Даше Яковлевой из Мелитополя, у которой было 70% ожогов, за неделю люди 2 миллиона гривен собрали. Но там вообще жуткий случай был. Несколько дней назад девочка из США вернулась, ей кожу пересадили. А тогда вообще непонятно было, выживет ли…
Но тут очень зависит от того, как ты сделаешь материал. У меня за почти 10 лет работы на "плюсах" был уже вагон и маленькая тележка таких материалов с просьбами о помощи. Каждый надо делать по-другому. Если снимать их под копирку, они не будут трогать зрителя.
После таких материалов тоже очень тяжело. Ты их все через себя пропускаешь.
– Расскажи пару смешных случаев из своей работы.
– Как-то мы с пограничниками вышли в море на морские учения в Бердянске. До этого я думал, что у меня нет морской болезни. Это неописуемо! Мы были в море часов 7, из них я мог передвигаться, говорить и задавать какие-то вопросы от силы минут 25. Все остальное время я был в нерабочем состоянии, думал, подохну. Но материал вышел клёвый.
– У тебя бывали какие-то "лажи" во время прямых включений?
– Как-то я просто "залип" – то есть, забыл, что нужно говорить. Это было во время Майдана, нас отправили в Киев. Мы должны были дежурить ночью на улице Грушевского, где были самые ожесточенные столкновения.
Был жуткий мороз – вообще не представляю, как люди там стояли. Я был одет, как на Северный полюс, бегал греться в машину, но буквально через 7 минут понимал, что сейчас просто умру от холода. Это неописуемое было состояние, жутко тяжело. Плюс еще моральное напряжение – не понимаешь, в какой момент эти "орки" опять на тебя полезут.
В 7 утра мне надо было сделать прямое включение, а нервное напряжение и жуткий мороз сделали свое дело. Помню, что я произношу первые два предложения и просто "залипаю", впадаю в какой-то ступор. Как-то мне удалось подвести к синхрону, но половину текста я просто забыл. Меня даже не сильно ругали, отнеслись с пониманием.
Кстати, нам повезло попасть в "Межигорье" сразу после бегства Януковича. Мы тогда только приехали в Киев, чтобы подменить киевских коллег, а нам утром звонят и говорят "Бегом в Межигорье, там Янукович убежал". Мы работали там целый день, и каждый час делали включения.
А еще мы снимали репортаж из-под СБУ в захваченном Луганске. Мы его выдали в субботу и уехали. А во вторник толпа из СБУ с прибывшим подкреплением рванула захватывать все админздания. и власть окончательно перешла к сепаратистам.
Когда записывал стендап на фоне баррикад под захваченным СБУ, снял с микрофона ветрозащиту. Хотя сейчас понимаешь – эти предосторожности настолько иллюзорны были… Выскочили бы автоматчики, задержали бы – и пиши пропало. Пронесло.

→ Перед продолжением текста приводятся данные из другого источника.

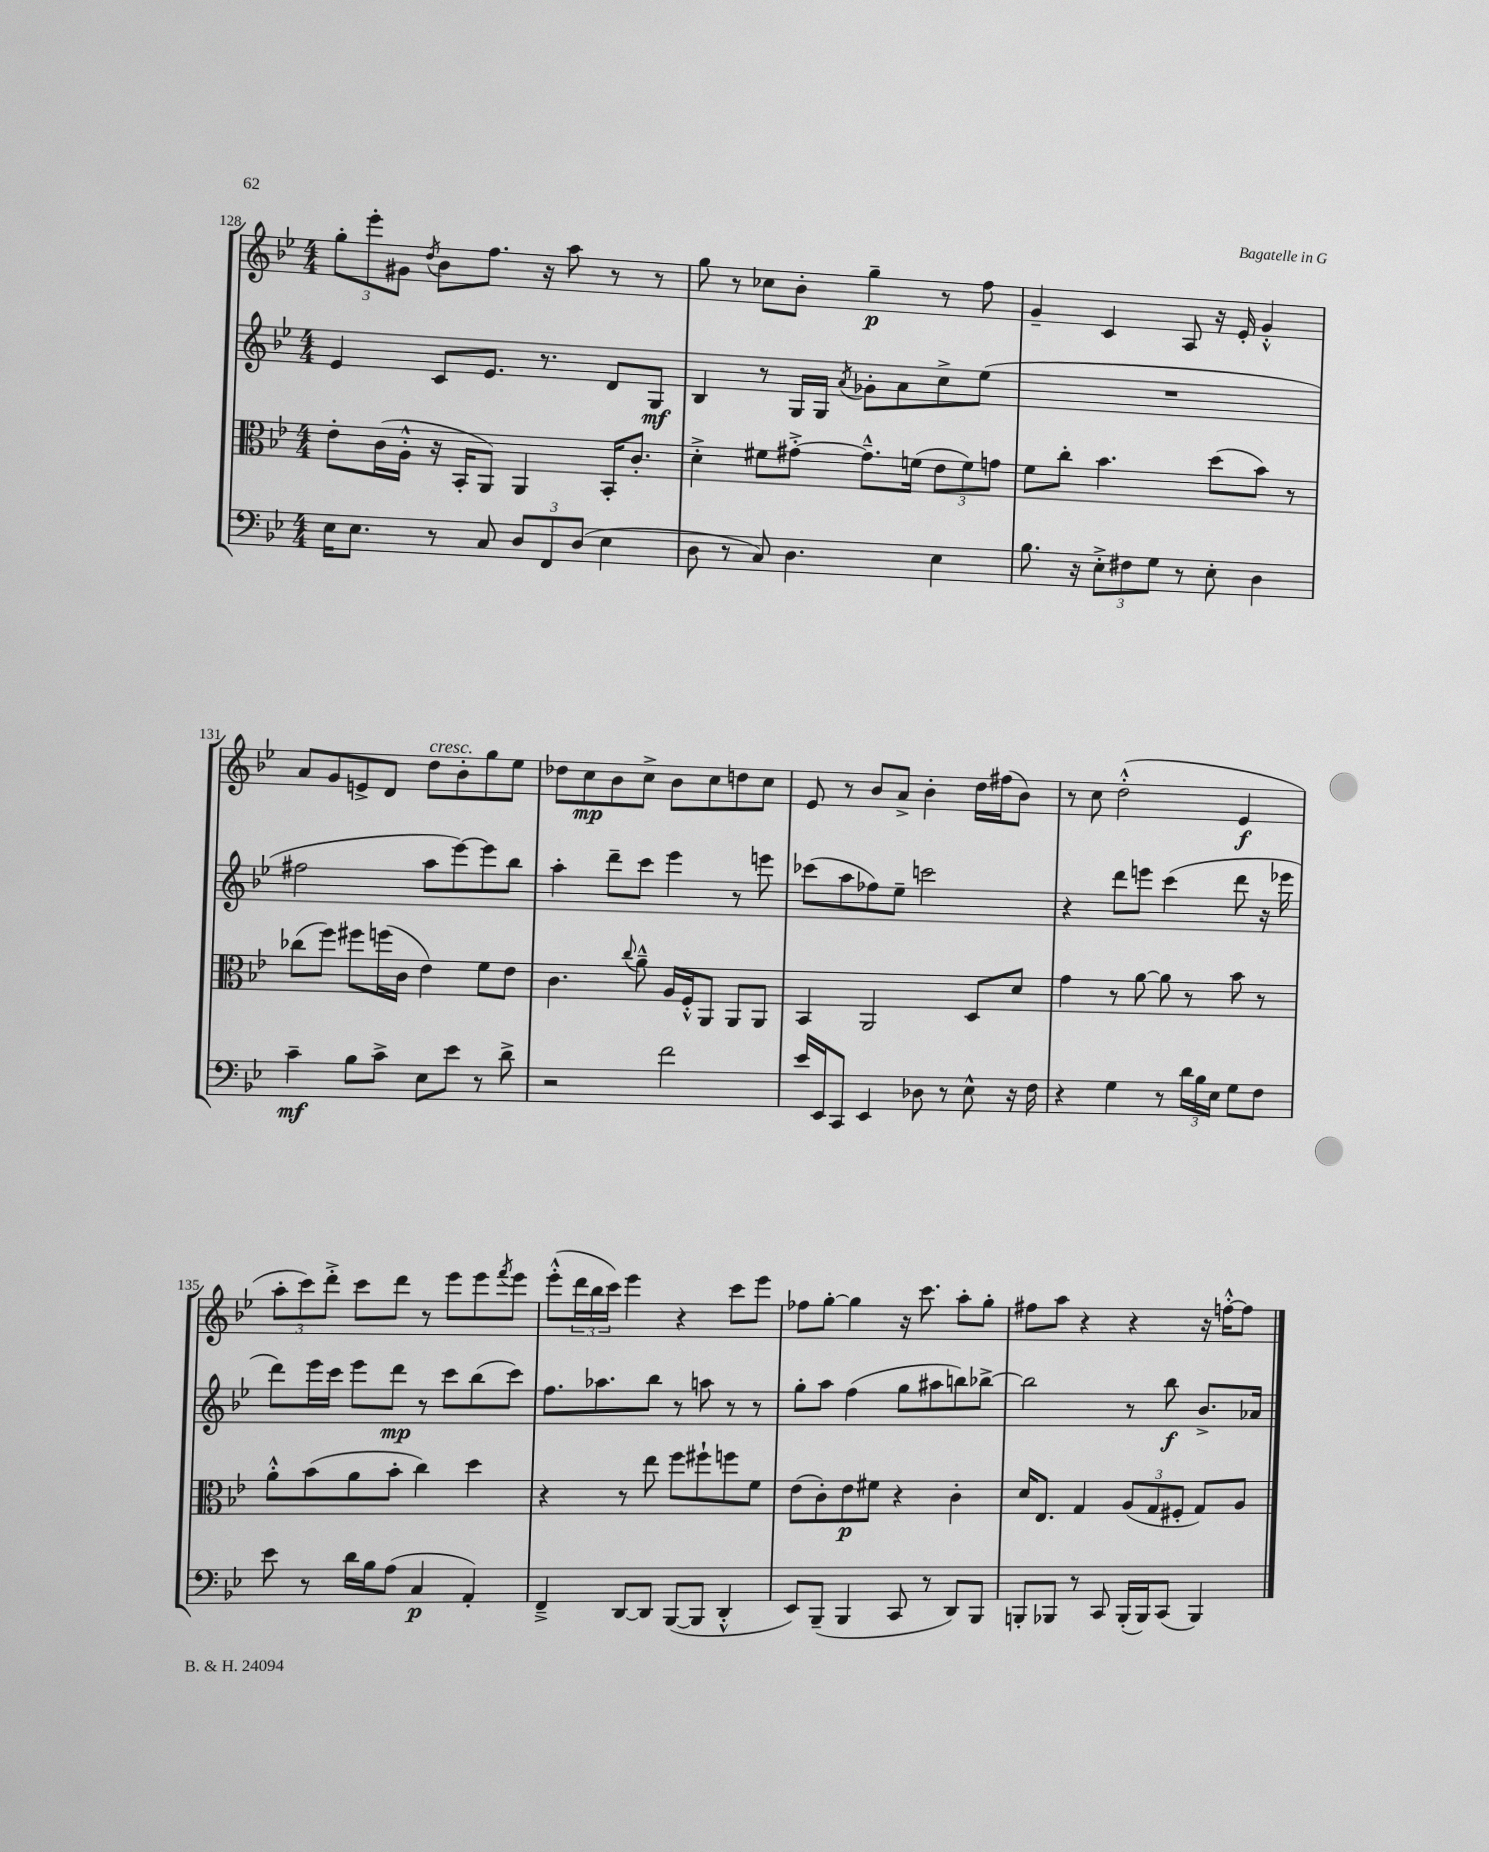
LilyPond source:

<<
\new StaffGroup <<
\new Staff = "s0" {
    \clef treble \key bes \major \numericTimeSignature \time 4/4
    \tuplet 3/2 { g''8-. ees'''8-. gis'8 } \acciaccatura { d''8 } bes'8 f''8. r16 a''8 r8 r8 |
    g''8 r8 ces''8 bes'8-. g''4--\p r8 f''8 |
    g'4-- c'4 a8 r16 ees'16-. g'4-.-^ |
    a'8 g'8 e'8-> d'8 d''8^\markup { \italic "cresc." } bes'8-. g''8 ees''8 |
    des''8 c''8\mp bes'8 c''8-> bes'8 c''8 d''8 c''8 |
    ees'8 r8 bes'8 a'8-> bes'4-. d''16 fis''16( bes'8) |
    r8 c''8 d''2-.-^( ees'4\f |
    \tuplet 3/2 { a''8-. c'''8) d'''8-.-> } c'''8 d'''8 r8 ees'''8 ees'''8 \acciaccatura { f'''8 } ees'''8 |
    ees'''8-.-^( \tuplet 3/2 { d'''16 bes''16 c'''16) } ees'''4 r4 c'''8 ees'''8 |
    fes''8 g''8~-. g''4 r16 c'''8. a''8-. g''8-. |
    fis''8 a''8 r4 r4 r16 f''16~-.-^ f''8 \bar "|." |
}
\new Staff = "s1" {
    \clef treble \key bes \major \numericTimeSignature \time 4/4
    ees'4 c'8 ees'8. r8. d'8 g8\mf |
    bes4 r8 g16 g16 \acciaccatura { a'8 } ges'8-. a'8 c''8-> ees''8( |
    R1 |
    fis''2 a''8 ees'''8~) ees'''8 bes''8 |
    a''4-. d'''8-- c'''8 ees'''4 r8 e'''8 |
    ces'''8( a''8 fes''8) ees''8-- c'''2 |
    r4 d'''8 e'''8 c'''4( d'''8 r16 ees'''16 |
    d'''8) ees'''16 c'''16 ees'''8 d'''8\mp r8 c'''8 bes''8( c'''8) |
    f''8. aes''8. bes''8 r8 a''8 r8 r8 |
    g''8-. a''8 f''4( g''8 ais''8 b''8) bes''8~-> |
    bes''2 r8 bes''8\f bes'8.-> aes'16 \bar "|." |
}
\new Staff = "s2" {
    \clef alto \key bes \major \numericTimeSignature \time 4/4
    ees'8-. c'16( a16-.-^ r16 bes,16-. a,8) a,4 bes,16-. c'8.-. |
    d'4-.-> fis'8 gis'8~-.-> gis'8.---^ f'16( \tuplet 3/2 { ees'8 f'8) g'8 } |
    f'8 c''8-. bes'4. d''8( bes'8) r8 |
    ces''8( f''8) fis''8 f''16( c'16 ees'4) f'8 ees'8 |
    c'4. \appoggiatura { c''8 } a'8---^ a16 f16-.-^ a,8 a,8 a,8 |
    bes,4 a,2 d8 d'8 |
    g'4 r8 a'8~ a'8 r8 bes'8 r8 |
    a'8-.-^ bes'8( a'8 bes'8-. c''4) d''4 |
    r4 r8 ees''8 f''8 fis''8-! f''8 f'8 |
    ees'8( c'8-.) ees'8\p fis'8 r4 c'4-. |
    d'16 ees8. g4 \tuplet 3/2 { a8( g8 fis8-. } g8) a8 \bar "|." |
}
\new Staff = "s3" {
    \clef bass \key bes \major \numericTimeSignature \time 4/4
    ees16 ees8. r8 c8 \tuplet 3/2 { d8 f,8 d8( } ees4 |
    d8 r8 c8) d4. ees4 |
    bes8. r16 \tuplet 3/2 { ees8-.-> fis8 g8 } r8 ees8-. d4 |
    c'4--\mf bes8 c'8-> ees8 ees'8 r8 d'8-> |
    r2 f'2 |
    ees'16 ees,16 c,8 ees,4 des8 r8 ees8-^ r16 f16 |
    r4 g4 r8 \tuplet 3/2 { d'16 bes16 ees16 } g8 f8 |
    ees'8 r8 d'16 bes16 a8( c4\p a,4-.) |
    f,4---> d,8~ d,8 bes,,8~( bes,,8 d,4-.-^ |
    ees,8) bes,,8--( bes,,4 c,8 r8 d,8) bes,,8 |
    b,,8-. bes,,8 r8 c,8 bes,,16-.( bes,,16) c,8( bes,,4) \bar "|." |
}
>>
>>
\layout { \context { \Score currentBarNumber = #128 } }
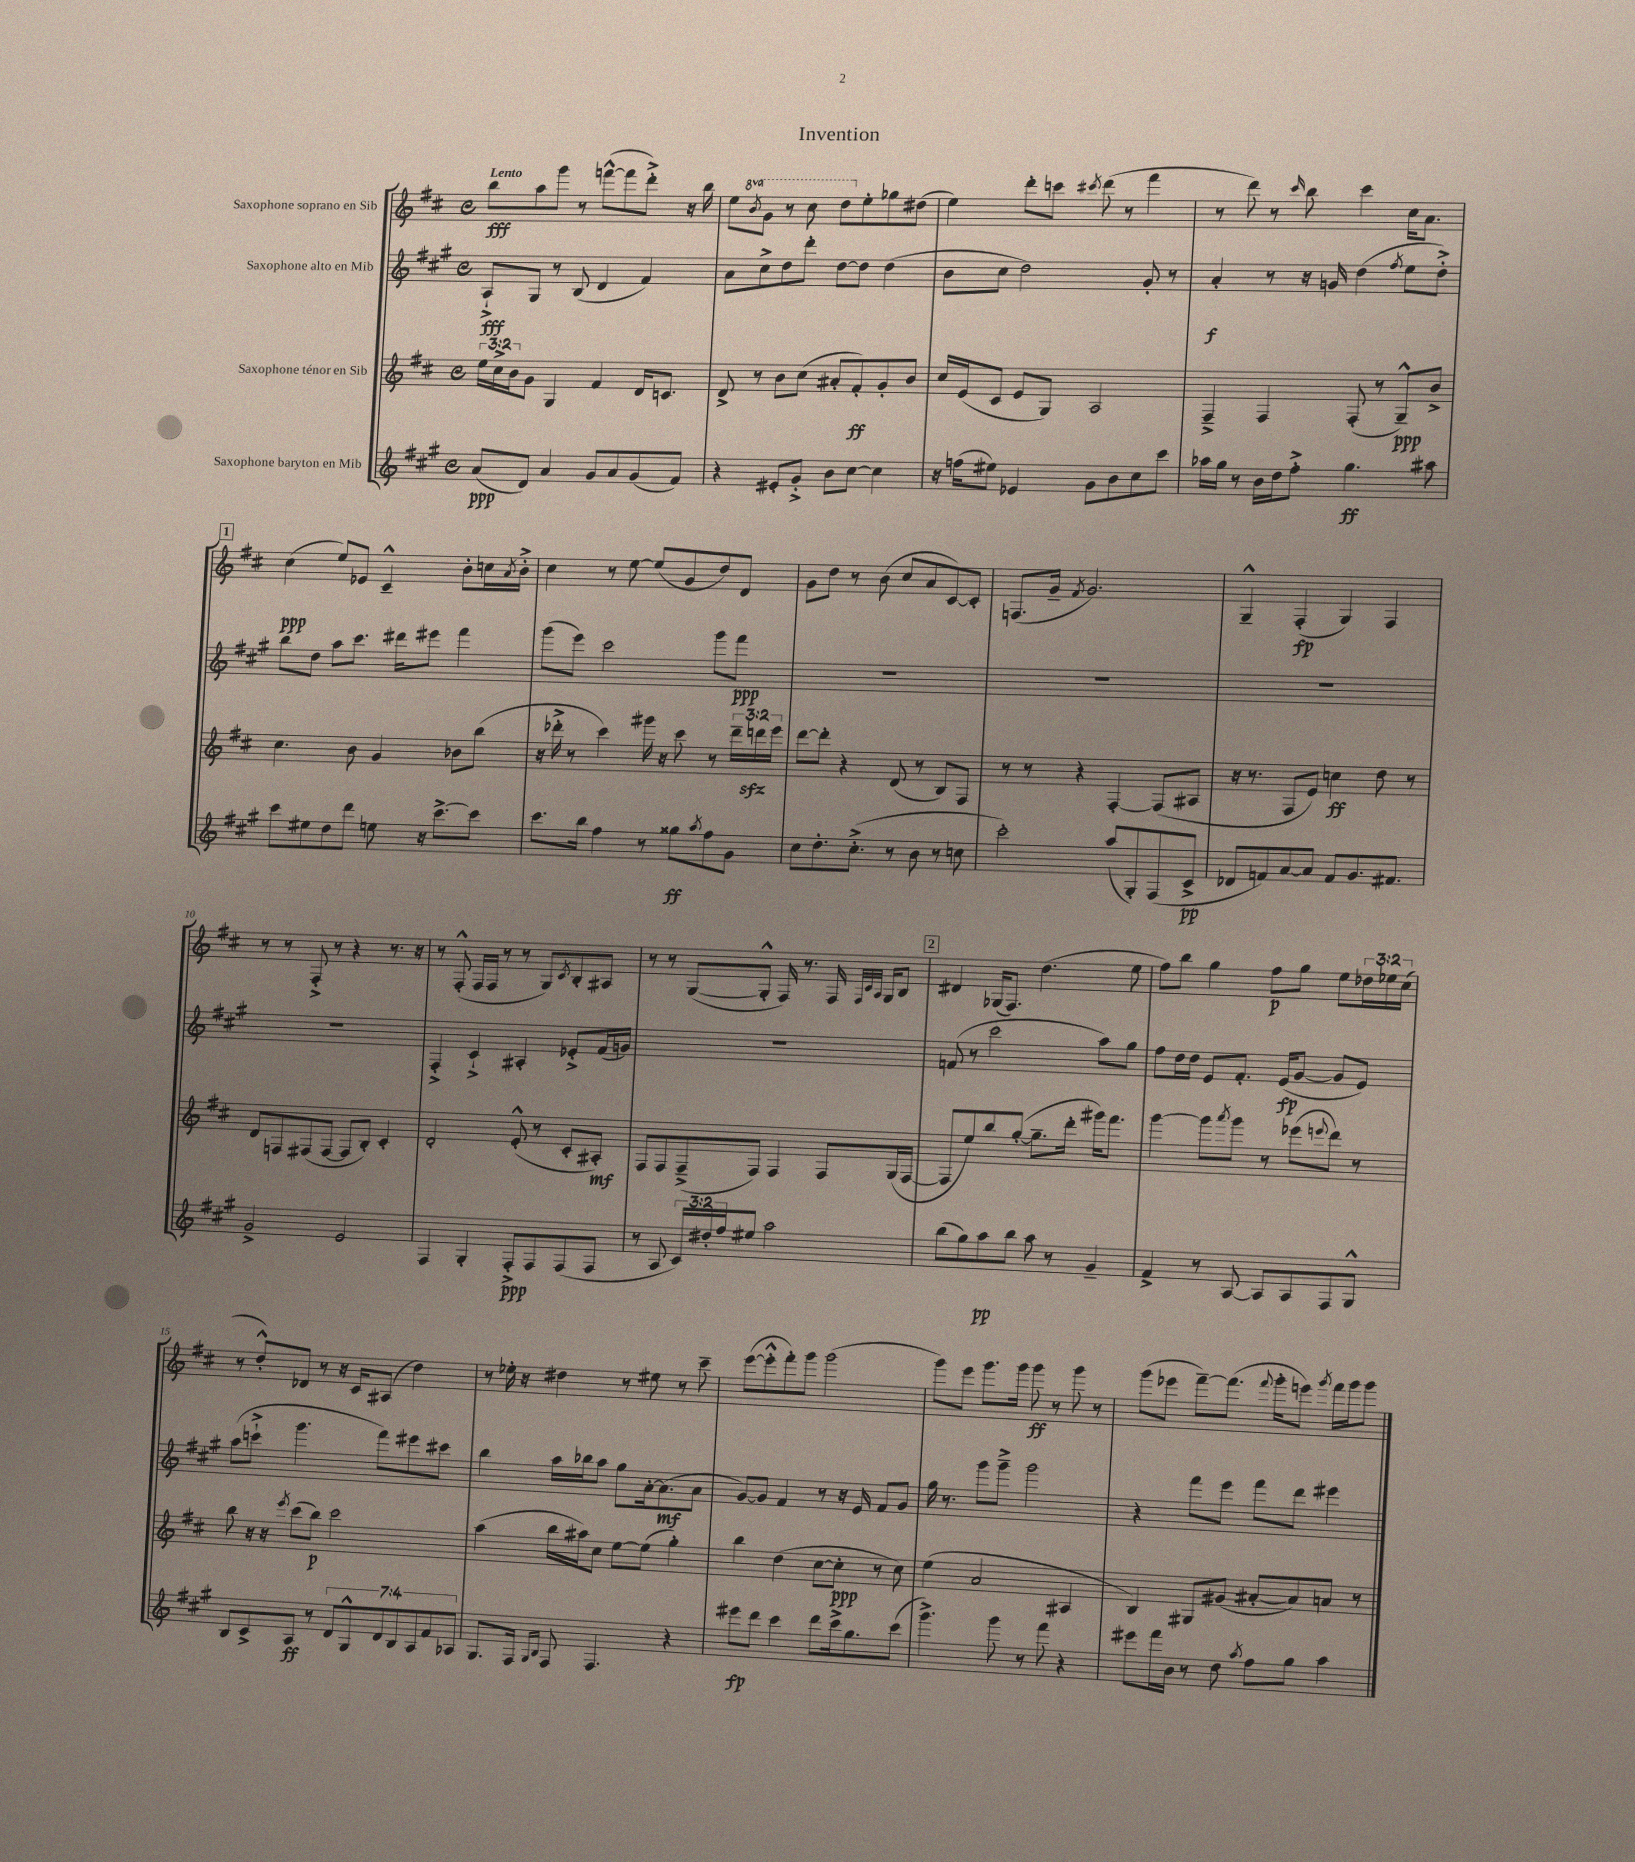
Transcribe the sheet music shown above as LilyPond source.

\header { title = "Invention" }
<<
\new StaffGroup <<
\new Staff = "s0" \with { instrumentName = "Saxophone soprano en Sib" } {
    \clef treble \key d \major \defaultTimeSignature \time 4/4 \override Staff.TupletNumber.text = #tuplet-number::calc-fraction-text \set Staff.ottavationMarkups = #ottavation-simple-ordinals \tempo "Lento"
    b''8\fff a''8 g'''8 r8 f'''8~-^( f'''8 d'''8-.->) r16 b''16 |
    e''8 \ottava #1 \acciaccatura { b''8 } g''8 r8 cis'''8 d'''8 \ottava #0 e''8-. ges''8 dis''8( |
    e''4) d'''8-. c'''8 \acciaccatura { cis'''8 } d'''8( r8 fis'''4 |
    r8 d'''8) r8 \grace { cis'''16 } b''8 cis'''4 cis''16 a'8. |
    \mark \markup { \box "1" } cis''4\ppp( e''8) ees'8 cis'4---^ b'8-. c''16 \acciaccatura { a'8 } b'16-.-> |
    cis''4 r8 e''8~ e''8( g'8 d''8) d'8 |
    g'8 d''8 r8 b'8( cis''8 a'8 cis'8~) cis'8-. |
    f8.( g'16-- \acciaccatura { fis'8 } g'2.) |
    g4---^ fis4-.\fp( g4) fis4 |
    r8 r8 fis8-.-> r8 r4 r8. r16 |
    r8 fis8-.-^( fis16 fis16 r8 r8 g8) \acciaccatura { cis'8 } b8-. ais8 |
    r8 r8 g8~( g8-.-^ fis16) r8. fis16 \grace { fis32 cis'32 a32 } g16 b8 |
    \mark \markup { \box "2" } dis'4 ges16( fis8.) d''4.( e''8 |
    fis''8) b''8 g''4 fis''8\p g''8 e''8 \tuplet 3/2 { des''16 ees''16 cis''16( } |
    r8 d''8-.-^) des'8 r8 r16 cis'16 ais8( d''4) |
    r8 ees''16-. r16 dis''4 r8 eis''8 r8 cis'''8-- |
    e'''8~( e'''8-.-^ fis'''8-.) g'''8 g'''2( |
    g'''8) e'''8 g'''8. g'''16 g'''8\ff r8 g'''8 r8 |
    g'''8( ees'''8 fis'''8~--) fis'''8.( \appoggiatura { fis'''8 } g'''16-. e'''8) \acciaccatura { g'''8 } fis'''16 g'''16 g'''8 \bar "|." |
}
\new Staff = "s1" \with { instrumentName = "Saxophone alto en Mib" } {
    \clef treble \key a \major \defaultTimeSignature \time 4/4
    a8-!->\fff gis8 r8 b8( d'4 fis'4) |
    a'8 cis''8-> d''8 d'''8-. d''8~ d''8 d''4( |
    b'8 cis''8 d''2) gis'8-. r8 |
    a'4-.\f r8 r16 g'16 d''4( \acciaccatura { fis''8 } e''8 d''8-.->) |
    \mark \markup { \box "1" } b''8 d''8 a''8 cis'''8. dis'''16 eis'''8 fis'''4 |
    gis'''8( e'''8) cis'''2 gis'''8 fis'''8\ppp |
    R1 |
    R1 |
    R1 |
    R1 |
    fis4-.-> cis'4-!-> ais4-. ees'8-.-> fis'16( g'16) |
    R1 |
    \mark \markup { \box "2" } f'8( r8 cis'''2 a''8) gis''8 |
    fis''8 d''16 d''16 e'8 fis'8.-. e'16\fp( gis'8~ gis'8 e'8) |
    a''8( c'''8-!-> gis'''4. fis'''8) eis'''8 cis'''8 |
    b''4 a''16 bes''16 a''8 gis''8 a'16~-. a'8.\mf( a'8 |
    gis'8~) gis'8 fis'4 r8 r16 e'16 fis'8 gis'8 |
    gis''16 r8. gis'''8 gis'''8---> gis'''2 |
    r4 fis'''8 e'''8 fis'''8 d'''8 eis'''4 \bar "|." |
}
\new Staff = "s2" \with { instrumentName = "Saxophone ténor en Sib" } {
    \clef treble \key d \major \defaultTimeSignature \time 4/4 \override Staff.TupletNumber.text = #tuplet-number::calc-fraction-text
    \tuplet 3/2 { e''16 cis''16-> b'16 } g'8 g4 fis'4 d'16 c'8. |
    d'8-> r8 b'8 cis''8( ais'8-. fis'8-.\ff) g'8-. b'8 |
    cis''16 e'16( cis'8 e'8 g8) a2 |
    fis4---> fis4 fis8-.( r8 g8---^\ppp) b'8-> |
    \mark \markup { \box "1" } cis''4. b'8 g'4 bes'8 b''8( |
    r16 des'''16-.-> r8 cis'''4) gis'''16 r16 cis'''8 r8 \tuplet 3/2 { des'''16-- d'''16\sfz e'''16 } |
    d'''8~ d'''8-. r4 d'8( r8 b8) fis8 |
    r8 r8 r4 fis4~-. fis8( ais8 |
    r16 r8. fis8 e'8) c''4\ff d''8 r8 |
    d'8 f8 fis8( fis8~ fis8 b8-.) cis'4-. |
    d'2-. e'8-.-^( r8 cis'8-. ais8-.\mf) |
    fis8 fis8 fis8--->( fis8) fis4 fis8 g16( fis16~ |
    \mark \markup { \box "2" } fis8 e''8) b''8 g''8~-.( g''8.-- d'''16-. gis'''16) fis'''8. |
    g'''4~ g'''8 \acciaccatura { a'''8 } g'''8 r8 ees'''8( \appoggiatura { e'''8 } d'''8) r8 |
    b''8 r16 r16 \acciaccatura { e'''8 } cis'''8( b''8\p) cis'''2 |
    a''4( b''16 ais''16) cis''8 e''8~ e''8( g''4-.) |
    b''4 d''4( cis''8~ cis''8-.\ppp r8 cis''8) |
    e''4( a'2 ais4 |
    b4) gis8 gis'8( ais'8~-. ais'8) a'8 r8 \bar "|." |
}
\new Staff = "s3" \with { instrumentName = "Saxophone baryton en Mib" } {
    \clef treble \key a \major \defaultTimeSignature \time 4/4 \override Staff.TupletNumber.text = #tuplet-number::calc-fraction-text
    a'8\ppp( d'8) a'4 gis'8 a'8 gis'8( fis'8) |
    r4 eis'8-. gis'8-.-> b'8 cis''8~ cis''4 |
    r16 f''16( eis''8) ees'4 gis'8 b'8 cis''8 cis'''8 |
    aes''16 gis''16 r8 b'16 d''16 fis''8-.-> gis''4.\ff ais''8 |
    \mark \markup { \box "1" } cis'''8 eis''8 d''8 d'''8 e''8 r16 cis'''8.~-> cis'''8 |
    cis'''8. b''16 fis''4 r8 gisis''8\ff \acciaccatura { a''8 } fis''8 gis'8 |
    cis''8 d''8.-. cis''8.-.->( r8 b'8 r8 c''8 |
    cis'''2-.) a''8( gis8-.) fis8( cis'8->\pp |
    des'8 f'8) a'8~ a'8 f'8 gis'8. fis'8. |
    gis'2-> e'2 |
    fis4 gis4-. fis8-.->\ppp fis8 fis8( fis8 |
    r8 a8 \tuplet 3/2 { cis'16) dis''16-. fis''16 } eis''8 a''2 |
    \mark \markup { \box "2" } b''8( gis''8) a''8\pp b''8 a''8 r8 gis'4-- |
    fis'4-> r8 a8~ a8 a8 fis8 gis8-^ |
    b8 cis'8-> a8\ff r8 \tuplet 7/4 { d'8 gis8-^ d'8 b8 a8 fis'8 aes8 } |
    gis8. fis16 \grace { gis16 b16 } fis8 fis4. r4 |
    eis'''8\fp d'''8 cis'''4 d'''8 cis'''16-> gis''8. cis'''8( |
    gis'''4.->) gis'''8 r8 fis'''8 r4 |
    eis'''8 fis'''16 b'16 r8 d''8 \acciaccatura { a''8 } fis''8 gis''8 a''4 \bar "|." |
}
>>
>>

– Тебе наверняка звонят и пишут очень многие люди, которые хотят, чтобы ты снял о них сюжет для ТСН. Какая должна быть тема, чтобы она подошла для центрального канала?
– Это должен быть материал, который будет интересен бабушке на хуторе в Хмельницкой области. Мы не можем делать сюжет только потому, что у человека течет потолок. Потолки текут в тысяче домов только в Запорожье. А вот если уже неделю заливает подъезд, то да – это проблема. Если предприниматели выходят на массовую акцию, чтобы отстоять свои права, и заставляют городские власти отменить незаконное решение – об этом надо рассказывать.
Нас часто упрекают, что мы снимаем "чернуху". Вот например, ребенок оперся на москитную сетку и выпал из окна. Чернушный материал? Да. Но моя жена посмотрела и убрала все москитные сетки. Да, это неприятно снимать, и жутко смотреть. Но это надо показывать, потому что тогда люди будут уделять больше внимания безопасности.